New Jersey adopts law banning import or export of trophy animals.
In response to the famous killing of Cecil the lion last year, the state of New Jersey has recently put into effect a law banning the import and export of animals killed during trophy hunts.
According to New Jersey News 12, the original proposal of the law was vetoed by Governor Chris Christie in early May. With some modifications, the governor has signed the new version of the proposal into law, which took effect on May 26.
Democratic State Senator Ray Lesniak, who sponsored the bill, aimed to prevent the Newark Liberty International Airport from being a hub for the animals. Lesniak is quoted in the report as saying, "Welcome to New Jersey, the humane state. First in the nation to ban ivory sales and second to ban trophy hunting." When making the claim for humanity, Lesniak apparently forgot that New Jersey has some of the loosest abortion laws in the nation boasting over double the abortion rates when compared to other states in recent years.
Governor Christie was apprehensive about the original version of the law for multiple reasons.
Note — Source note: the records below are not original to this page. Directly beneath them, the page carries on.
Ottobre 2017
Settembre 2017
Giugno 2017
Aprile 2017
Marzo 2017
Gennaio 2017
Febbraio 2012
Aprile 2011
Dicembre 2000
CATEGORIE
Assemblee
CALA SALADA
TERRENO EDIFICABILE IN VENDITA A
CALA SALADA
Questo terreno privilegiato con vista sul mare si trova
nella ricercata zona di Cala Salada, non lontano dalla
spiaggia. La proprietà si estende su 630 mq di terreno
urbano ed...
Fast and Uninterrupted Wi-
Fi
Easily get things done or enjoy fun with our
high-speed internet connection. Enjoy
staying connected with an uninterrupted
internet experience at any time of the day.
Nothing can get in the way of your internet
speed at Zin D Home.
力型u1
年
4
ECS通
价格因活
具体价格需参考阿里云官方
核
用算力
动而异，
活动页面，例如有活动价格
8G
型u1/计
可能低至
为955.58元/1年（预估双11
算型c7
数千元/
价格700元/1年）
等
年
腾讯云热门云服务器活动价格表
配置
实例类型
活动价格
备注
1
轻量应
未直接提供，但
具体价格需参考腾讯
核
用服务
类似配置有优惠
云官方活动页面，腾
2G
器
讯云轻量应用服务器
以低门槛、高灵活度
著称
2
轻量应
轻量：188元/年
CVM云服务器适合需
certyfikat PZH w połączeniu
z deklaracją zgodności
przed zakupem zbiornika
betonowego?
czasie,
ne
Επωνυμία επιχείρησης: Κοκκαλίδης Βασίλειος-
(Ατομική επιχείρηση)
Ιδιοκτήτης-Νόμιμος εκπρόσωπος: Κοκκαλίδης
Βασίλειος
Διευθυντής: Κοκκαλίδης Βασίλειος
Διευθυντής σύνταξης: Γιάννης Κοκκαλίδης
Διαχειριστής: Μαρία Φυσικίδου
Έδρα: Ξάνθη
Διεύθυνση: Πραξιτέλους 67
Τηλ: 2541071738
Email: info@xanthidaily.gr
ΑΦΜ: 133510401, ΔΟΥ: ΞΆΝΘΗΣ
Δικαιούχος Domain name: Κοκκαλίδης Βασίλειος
He expressed concern the new legislation would have an impact on non-residents traveling through the state and proposed that the law only cover animals brought into the state of New Jersey, not others traveling via the busy airport with federal permits for the animals.
Quoted here, Christie says that he "will endorse reasonable measures that help protect threatened species." He goes on to say that, "Of course, no state legislation could ever by itself outlaw trophy hunts conducted overseas. There are significant questions whether such bans help or actually hurt wildlife conservation."
The new law makes transporting trophy animals or parts of animals a third-degree crime and could face charges up to $75,000 if convicted.